Directions for this task: Copy the entries below in full, keeping them exactly as they are.

Data for analysis:

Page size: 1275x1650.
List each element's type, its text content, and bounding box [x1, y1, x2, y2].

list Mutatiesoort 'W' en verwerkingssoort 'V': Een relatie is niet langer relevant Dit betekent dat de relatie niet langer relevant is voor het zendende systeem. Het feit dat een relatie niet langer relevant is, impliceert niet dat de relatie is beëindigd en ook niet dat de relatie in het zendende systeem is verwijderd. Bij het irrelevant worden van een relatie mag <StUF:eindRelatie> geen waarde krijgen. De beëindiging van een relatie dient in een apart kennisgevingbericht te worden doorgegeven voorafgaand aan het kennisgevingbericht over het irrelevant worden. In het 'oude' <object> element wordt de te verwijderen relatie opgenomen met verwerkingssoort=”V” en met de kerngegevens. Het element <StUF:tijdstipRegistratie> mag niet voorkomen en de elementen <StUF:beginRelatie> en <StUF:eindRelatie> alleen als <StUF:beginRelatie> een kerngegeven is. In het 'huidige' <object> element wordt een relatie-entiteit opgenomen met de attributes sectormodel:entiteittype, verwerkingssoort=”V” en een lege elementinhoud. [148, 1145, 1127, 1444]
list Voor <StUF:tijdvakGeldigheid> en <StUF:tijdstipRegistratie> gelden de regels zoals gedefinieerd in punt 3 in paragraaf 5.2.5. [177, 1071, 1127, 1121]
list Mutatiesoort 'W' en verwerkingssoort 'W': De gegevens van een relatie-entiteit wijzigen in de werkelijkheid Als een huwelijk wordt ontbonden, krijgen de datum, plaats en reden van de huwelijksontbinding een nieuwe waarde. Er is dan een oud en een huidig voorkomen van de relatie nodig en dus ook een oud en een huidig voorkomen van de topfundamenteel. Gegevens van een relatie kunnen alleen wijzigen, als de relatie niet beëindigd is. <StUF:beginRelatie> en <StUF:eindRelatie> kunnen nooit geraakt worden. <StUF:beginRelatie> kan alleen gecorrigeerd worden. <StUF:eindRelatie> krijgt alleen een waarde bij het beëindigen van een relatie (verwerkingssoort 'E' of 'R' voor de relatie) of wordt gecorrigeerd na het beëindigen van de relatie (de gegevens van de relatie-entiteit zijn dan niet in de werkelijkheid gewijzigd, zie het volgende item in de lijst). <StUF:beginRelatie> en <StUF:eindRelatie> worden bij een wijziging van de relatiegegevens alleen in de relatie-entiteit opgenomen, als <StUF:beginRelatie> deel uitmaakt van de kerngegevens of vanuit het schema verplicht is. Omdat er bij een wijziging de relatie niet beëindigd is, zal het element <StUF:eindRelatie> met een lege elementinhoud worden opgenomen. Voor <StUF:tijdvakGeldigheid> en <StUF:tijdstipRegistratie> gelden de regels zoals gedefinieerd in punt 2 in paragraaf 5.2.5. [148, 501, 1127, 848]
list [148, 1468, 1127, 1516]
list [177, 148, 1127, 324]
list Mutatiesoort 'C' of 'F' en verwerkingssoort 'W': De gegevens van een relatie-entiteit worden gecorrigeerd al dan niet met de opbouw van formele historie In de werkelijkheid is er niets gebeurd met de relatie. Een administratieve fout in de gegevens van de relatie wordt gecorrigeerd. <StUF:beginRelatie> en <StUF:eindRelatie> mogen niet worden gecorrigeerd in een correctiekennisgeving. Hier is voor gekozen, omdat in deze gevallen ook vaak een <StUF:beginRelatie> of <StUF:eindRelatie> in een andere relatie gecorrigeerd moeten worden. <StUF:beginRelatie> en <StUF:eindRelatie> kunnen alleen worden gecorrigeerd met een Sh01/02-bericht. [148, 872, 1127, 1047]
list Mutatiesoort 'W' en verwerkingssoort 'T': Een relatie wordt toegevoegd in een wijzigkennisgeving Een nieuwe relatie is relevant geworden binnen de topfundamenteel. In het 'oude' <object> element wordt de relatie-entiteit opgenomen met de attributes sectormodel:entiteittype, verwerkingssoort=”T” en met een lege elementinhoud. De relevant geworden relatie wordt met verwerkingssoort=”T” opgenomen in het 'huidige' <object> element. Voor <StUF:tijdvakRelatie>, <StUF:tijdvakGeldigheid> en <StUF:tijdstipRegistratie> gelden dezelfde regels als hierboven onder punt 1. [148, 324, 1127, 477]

Written answer:
Page size: 1275x1650.
List each element's type, its text content, and bounding box [x1, y1, x2, y2].

list Mutatiesoort 'W' en verwerkingssoort 'V': Een relatie is niet langer relevant Dit betekent dat de relatie niet langer relevant is voor het zendende systeem. Het feit dat een relatie niet langer relevant is, impliceert niet dat de relatie is beëindigd en ook niet dat de relatie in het zendende systeem is verwijderd. Bij het irrelevant worden van een relatie mag <StUF:eindRelatie> geen waarde krijgen. De beëindiging van een relatie dient in een apart kennisgevingbericht te worden doorgegeven voorafgaand aan het kennisgevingbericht over het irrelevant worden. In het 'oude' <object> element wordt de te verwijderen relatie opgenomen met verwerkingssoort=”V” en met de kerngegevens. Het element <StUF:tijdstipRegistratie> mag niet voorkomen en de elementen <StUF:beginRelatie> en <StUF:eindRelatie> alleen als <StUF:beginRelatie> een kerngegeven is. In het 'huidige' <object> element wordt een relatie-entiteit opgenomen met de attributes sectormodel:entiteittype, verwerkingssoort=”V” en een lege elementinhoud. [148, 1145, 1127, 1444]
list Voor <StUF:tijdvakGeldigheid> en <StUF:tijdstipRegistratie> gelden de regels zoals gedefinieerd in punt 3 in paragraaf 5.2.5. [177, 1071, 1127, 1121]
list Mutatiesoort 'W' en verwerkingssoort 'W': De gegevens van een relatie-entiteit wijzigen in de werkelijkheid Als een huwelijk wordt ontbonden, krijgen de datum, plaats en reden van de huwelijksontbinding een nieuwe waarde. Er is dan een oud en een huidig voorkomen van de relatie nodig en dus ook een oud en een huidig voorkomen van de topfundamenteel. Gegevens van een relatie kunnen alleen wijzigen, als de relatie niet beëindigd is. <StUF:beginRelatie> en <StUF:eindRelatie> kunnen nooit geraakt worden. <StUF:beginRelatie> kan alleen gecorrigeerd worden. <StUF:eindRelatie> krijgt alleen een waarde bij het beëindigen van een relatie (verwerkingssoort 'E' of 'R' voor de relatie) of wordt gecorrigeerd na het beëindigen van de relatie (de gegevens van de relatie-entiteit zijn dan niet in de werkelijkheid gewijzigd, zie het volgende item in de lijst). <StUF:beginRelatie> en <StUF:eindRelatie> worden bij een wijziging van de relatiegegevens alleen in de relatie-entiteit opgenomen, als <StUF:beginRelatie> deel uitmaakt van de kerngegevens of vanuit het schema verplicht is. Omdat er bij een wijziging de relatie niet beëindigd is, zal het element <StUF:eindRelatie> met een lege elementinhoud worden opgenomen. Voor <StUF:tijdvakGeldigheid> en <StUF:tijdstipRegistratie> gelden de regels zoals gedefinieerd in punt 2 in paragraaf 5.2.5. [148, 501, 1127, 848]
list [148, 1468, 1127, 1516]
list [177, 148, 1127, 324]
list Mutatiesoort 'C' of 'F' en verwerkingssoort 'W': De gegevens van een relatie-entiteit worden gecorrigeerd al dan niet met de opbouw van formele historie In de werkelijkheid is er niets gebeurd met de relatie. Een administratieve fout in de gegevens van de relatie wordt gecorrigeerd. <StUF:beginRelatie> en <StUF:eindRelatie> mogen niet worden gecorrigeerd in een correctiekennisgeving. Hier is voor gekozen, omdat in deze gevallen ook vaak een <StUF:beginRelatie> of <StUF:eindRelatie> in een andere relatie gecorrigeerd moeten worden. <StUF:beginRelatie> en <StUF:eindRelatie> kunnen alleen worden gecorrigeerd met een Sh01/02-bericht. [148, 872, 1127, 1047]
list Mutatiesoort 'W' en verwerkingssoort 'T': Een relatie wordt toegevoegd in een wijzigkennisgeving Een nieuwe relatie is relevant geworden binnen de topfundamenteel. In het 'oude' <object> element wordt de relatie-entiteit opgenomen met de attributes sectormodel:entiteittype, verwerkingssoort=”T” en met een lege elementinhoud. De relevant geworden relatie wordt met verwerkingssoort=”T” opgenomen in het 'huidige' <object> element. Voor <StUF:tijdvakRelatie>, <StUF:tijdvakGeldigheid> en <StUF:tijdstipRegistratie> gelden dezelfde regels als hierboven onder punt 1. [148, 324, 1127, 477]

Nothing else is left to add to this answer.